* Task item:
Count the lines below that carry the word "thumb". Answer with that number alone.

* Records shown:
[Start of Attachment]

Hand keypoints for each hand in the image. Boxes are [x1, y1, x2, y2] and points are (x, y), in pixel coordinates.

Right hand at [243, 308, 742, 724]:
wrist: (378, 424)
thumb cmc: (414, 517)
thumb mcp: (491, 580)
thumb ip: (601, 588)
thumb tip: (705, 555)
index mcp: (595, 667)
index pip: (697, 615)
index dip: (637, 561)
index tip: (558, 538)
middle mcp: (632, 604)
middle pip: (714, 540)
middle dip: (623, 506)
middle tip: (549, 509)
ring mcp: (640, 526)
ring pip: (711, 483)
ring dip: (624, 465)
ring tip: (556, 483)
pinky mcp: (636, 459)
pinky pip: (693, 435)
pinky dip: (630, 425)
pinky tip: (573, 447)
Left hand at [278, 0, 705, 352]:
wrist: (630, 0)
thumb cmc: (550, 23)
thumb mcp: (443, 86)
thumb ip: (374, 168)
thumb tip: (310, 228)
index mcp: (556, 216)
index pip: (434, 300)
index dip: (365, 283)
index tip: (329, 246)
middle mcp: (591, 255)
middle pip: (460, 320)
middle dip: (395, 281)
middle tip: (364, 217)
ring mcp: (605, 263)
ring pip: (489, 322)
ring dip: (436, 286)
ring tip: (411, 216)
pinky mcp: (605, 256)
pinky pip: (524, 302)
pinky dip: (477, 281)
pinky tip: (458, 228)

[End of Attachment]
[Start of Attachment]

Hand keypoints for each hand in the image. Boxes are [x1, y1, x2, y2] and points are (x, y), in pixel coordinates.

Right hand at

[End of Attachment]

* Answer to the exercise:
8